What is the issue CORS is trying to solve?

Question

I've been reading up on CORS and how it works, but I'm finding a lot of things confusing. For example, there are lots of details about things like

User Joe is using browser BrowserX to get data from site.com, which in turn sends a request to spot.com. To allow this, spot has special headers... yada yada yada

Without much background, I don't understand why websites wouldn't let requests from some places. I mean, they exist to serve responses to requests, don't they? Why would certain people's of requests not be allowed?

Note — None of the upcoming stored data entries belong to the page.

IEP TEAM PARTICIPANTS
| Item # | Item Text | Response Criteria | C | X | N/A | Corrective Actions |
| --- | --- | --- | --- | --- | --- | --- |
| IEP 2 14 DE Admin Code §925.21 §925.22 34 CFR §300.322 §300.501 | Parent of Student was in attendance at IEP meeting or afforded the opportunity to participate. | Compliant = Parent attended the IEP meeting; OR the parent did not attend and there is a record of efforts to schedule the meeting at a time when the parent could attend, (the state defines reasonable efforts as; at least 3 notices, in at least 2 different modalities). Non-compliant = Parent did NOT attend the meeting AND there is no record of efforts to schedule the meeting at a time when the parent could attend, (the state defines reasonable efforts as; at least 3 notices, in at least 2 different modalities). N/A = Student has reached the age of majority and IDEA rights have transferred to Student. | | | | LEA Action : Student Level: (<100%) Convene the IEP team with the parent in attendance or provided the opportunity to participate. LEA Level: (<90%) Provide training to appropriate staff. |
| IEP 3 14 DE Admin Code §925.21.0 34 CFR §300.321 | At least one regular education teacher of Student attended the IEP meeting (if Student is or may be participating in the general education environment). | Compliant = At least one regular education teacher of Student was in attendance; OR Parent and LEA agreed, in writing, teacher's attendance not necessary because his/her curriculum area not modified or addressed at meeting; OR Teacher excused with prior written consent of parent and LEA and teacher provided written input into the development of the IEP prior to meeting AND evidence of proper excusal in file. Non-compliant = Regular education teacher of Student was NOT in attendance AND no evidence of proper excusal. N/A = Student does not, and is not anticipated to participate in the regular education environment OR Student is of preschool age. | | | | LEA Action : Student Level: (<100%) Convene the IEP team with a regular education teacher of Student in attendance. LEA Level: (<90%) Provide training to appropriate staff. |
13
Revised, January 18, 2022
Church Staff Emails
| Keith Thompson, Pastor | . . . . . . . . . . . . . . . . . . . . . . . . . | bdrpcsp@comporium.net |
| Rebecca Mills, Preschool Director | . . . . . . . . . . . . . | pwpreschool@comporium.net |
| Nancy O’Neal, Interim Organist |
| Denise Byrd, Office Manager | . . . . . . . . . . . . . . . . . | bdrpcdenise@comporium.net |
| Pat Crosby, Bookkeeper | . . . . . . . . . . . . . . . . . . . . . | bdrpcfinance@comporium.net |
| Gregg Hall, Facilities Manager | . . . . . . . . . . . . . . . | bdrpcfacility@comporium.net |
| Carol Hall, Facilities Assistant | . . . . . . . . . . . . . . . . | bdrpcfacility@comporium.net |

It would really appreciate a nice explanation (or a link to one) of the problem that CORS is made to solve.

So the question is,

What is the problem CORS is solving?

Answer 1

The default behavior of web browsers that initiate requests from a page via JavaScript (AKA AJAX) is that they follow the same-origin policy. This means that requests can only be made via AJAX to the same domain (or sub domain). Requests to an entirely different domain will fail.

This restriction exists because requests made at other domains by your browser would carry along your cookies which often means you'd be logged in to the other site. So, without same-origin, any site could host JavaScript that called logout on stackoverflow.com for example, and it would log you out. Now imagine the complications when we talk about social networks, banking sites, etc.

So, all browsers simply restrict script-based network calls to their own domain to make it simple and safe.

Site X at www.x.com cannot make AJAX requests to site Y at www.y.com, only to *.x.com

There are some known work-arounds in place (such as JSONP which doesn't include cookies in the request), but these are not a permanent solution.

CORS allows these cross-domain requests to happen, but only when each side opts into CORS support.